[Records excerpted from a collection]
▼

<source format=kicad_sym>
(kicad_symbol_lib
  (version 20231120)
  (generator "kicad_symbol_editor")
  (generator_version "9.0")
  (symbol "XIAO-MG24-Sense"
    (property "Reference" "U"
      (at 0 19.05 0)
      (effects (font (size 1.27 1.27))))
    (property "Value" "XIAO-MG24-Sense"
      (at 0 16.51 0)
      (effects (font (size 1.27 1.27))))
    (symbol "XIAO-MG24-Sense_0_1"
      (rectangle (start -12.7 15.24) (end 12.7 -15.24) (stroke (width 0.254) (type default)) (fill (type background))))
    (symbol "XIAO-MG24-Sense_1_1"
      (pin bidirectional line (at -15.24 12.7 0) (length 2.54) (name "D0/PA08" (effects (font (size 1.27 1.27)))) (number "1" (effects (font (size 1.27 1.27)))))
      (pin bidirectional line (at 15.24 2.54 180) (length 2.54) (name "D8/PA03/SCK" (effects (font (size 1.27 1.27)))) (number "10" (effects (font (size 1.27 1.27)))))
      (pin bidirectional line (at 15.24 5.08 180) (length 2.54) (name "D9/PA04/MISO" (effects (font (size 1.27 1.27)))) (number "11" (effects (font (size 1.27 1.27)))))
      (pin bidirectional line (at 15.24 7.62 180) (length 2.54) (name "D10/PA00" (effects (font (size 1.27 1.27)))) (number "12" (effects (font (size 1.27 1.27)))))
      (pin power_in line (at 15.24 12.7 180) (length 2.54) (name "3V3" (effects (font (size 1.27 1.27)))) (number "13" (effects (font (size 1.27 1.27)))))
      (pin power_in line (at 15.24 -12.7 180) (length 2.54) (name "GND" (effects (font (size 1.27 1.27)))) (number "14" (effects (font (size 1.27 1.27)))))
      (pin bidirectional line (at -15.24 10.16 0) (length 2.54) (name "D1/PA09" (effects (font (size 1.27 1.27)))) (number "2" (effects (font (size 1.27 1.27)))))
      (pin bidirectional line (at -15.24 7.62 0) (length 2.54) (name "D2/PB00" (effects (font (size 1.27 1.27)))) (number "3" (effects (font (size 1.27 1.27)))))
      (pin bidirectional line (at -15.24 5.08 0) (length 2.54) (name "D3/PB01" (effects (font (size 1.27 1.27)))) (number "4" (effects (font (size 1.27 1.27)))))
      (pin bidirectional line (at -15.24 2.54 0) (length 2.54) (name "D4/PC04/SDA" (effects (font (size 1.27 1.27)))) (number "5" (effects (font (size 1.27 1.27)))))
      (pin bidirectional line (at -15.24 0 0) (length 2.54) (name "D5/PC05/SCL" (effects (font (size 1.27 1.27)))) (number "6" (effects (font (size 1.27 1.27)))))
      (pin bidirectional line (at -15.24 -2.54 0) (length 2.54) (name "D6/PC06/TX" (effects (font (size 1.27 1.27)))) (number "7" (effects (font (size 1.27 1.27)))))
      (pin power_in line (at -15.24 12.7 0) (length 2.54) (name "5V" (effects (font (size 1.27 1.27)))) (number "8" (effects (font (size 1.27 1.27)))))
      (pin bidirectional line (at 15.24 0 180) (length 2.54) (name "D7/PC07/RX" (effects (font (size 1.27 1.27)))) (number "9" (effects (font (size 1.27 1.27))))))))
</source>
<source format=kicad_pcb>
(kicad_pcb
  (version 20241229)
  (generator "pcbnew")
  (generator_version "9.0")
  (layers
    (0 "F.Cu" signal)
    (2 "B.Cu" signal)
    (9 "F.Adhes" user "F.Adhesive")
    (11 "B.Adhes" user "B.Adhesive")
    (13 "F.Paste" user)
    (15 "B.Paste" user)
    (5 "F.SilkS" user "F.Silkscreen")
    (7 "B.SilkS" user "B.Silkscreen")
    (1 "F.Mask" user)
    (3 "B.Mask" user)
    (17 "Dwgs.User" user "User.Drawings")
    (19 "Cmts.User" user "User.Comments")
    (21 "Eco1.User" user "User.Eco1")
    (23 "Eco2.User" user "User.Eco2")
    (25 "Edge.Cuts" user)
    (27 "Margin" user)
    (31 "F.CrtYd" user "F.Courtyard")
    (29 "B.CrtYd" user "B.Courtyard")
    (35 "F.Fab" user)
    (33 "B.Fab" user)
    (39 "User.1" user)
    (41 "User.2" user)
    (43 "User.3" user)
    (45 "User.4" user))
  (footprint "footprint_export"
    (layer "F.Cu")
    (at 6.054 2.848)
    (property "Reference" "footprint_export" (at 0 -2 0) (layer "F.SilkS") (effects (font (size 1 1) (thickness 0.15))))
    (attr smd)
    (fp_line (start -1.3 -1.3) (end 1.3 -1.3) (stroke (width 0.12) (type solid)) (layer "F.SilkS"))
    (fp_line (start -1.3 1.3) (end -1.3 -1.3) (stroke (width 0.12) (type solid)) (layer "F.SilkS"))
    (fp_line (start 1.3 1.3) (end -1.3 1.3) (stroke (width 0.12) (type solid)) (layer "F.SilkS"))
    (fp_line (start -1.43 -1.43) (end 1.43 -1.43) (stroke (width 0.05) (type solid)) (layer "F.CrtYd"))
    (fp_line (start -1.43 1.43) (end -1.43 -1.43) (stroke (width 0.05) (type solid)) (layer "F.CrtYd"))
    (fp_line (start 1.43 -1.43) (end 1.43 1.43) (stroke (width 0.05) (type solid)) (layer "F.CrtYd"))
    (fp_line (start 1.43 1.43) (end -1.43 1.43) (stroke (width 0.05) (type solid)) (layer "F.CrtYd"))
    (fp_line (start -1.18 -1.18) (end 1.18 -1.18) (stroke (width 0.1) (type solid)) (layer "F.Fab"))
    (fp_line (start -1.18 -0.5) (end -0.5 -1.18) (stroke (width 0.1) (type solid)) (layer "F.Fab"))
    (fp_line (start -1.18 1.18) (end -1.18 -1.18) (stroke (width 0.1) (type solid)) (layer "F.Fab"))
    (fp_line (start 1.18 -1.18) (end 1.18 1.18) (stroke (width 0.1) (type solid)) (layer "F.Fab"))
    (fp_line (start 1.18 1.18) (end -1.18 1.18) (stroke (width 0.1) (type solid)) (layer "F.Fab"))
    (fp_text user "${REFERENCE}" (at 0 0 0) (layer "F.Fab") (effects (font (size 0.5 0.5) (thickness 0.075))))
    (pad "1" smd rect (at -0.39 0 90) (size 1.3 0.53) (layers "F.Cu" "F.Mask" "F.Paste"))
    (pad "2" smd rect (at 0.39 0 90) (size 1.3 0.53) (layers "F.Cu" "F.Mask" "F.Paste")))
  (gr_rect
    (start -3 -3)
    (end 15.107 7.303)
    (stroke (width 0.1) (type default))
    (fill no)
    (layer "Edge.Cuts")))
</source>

▲

• _Exercise_
All lines above with the word "Silkscreen" need to be reported.

• _Finished task_
    (5 "F.SilkS" user "F.Silkscreen")
    (7 "B.SilkS" user "B.Silkscreen")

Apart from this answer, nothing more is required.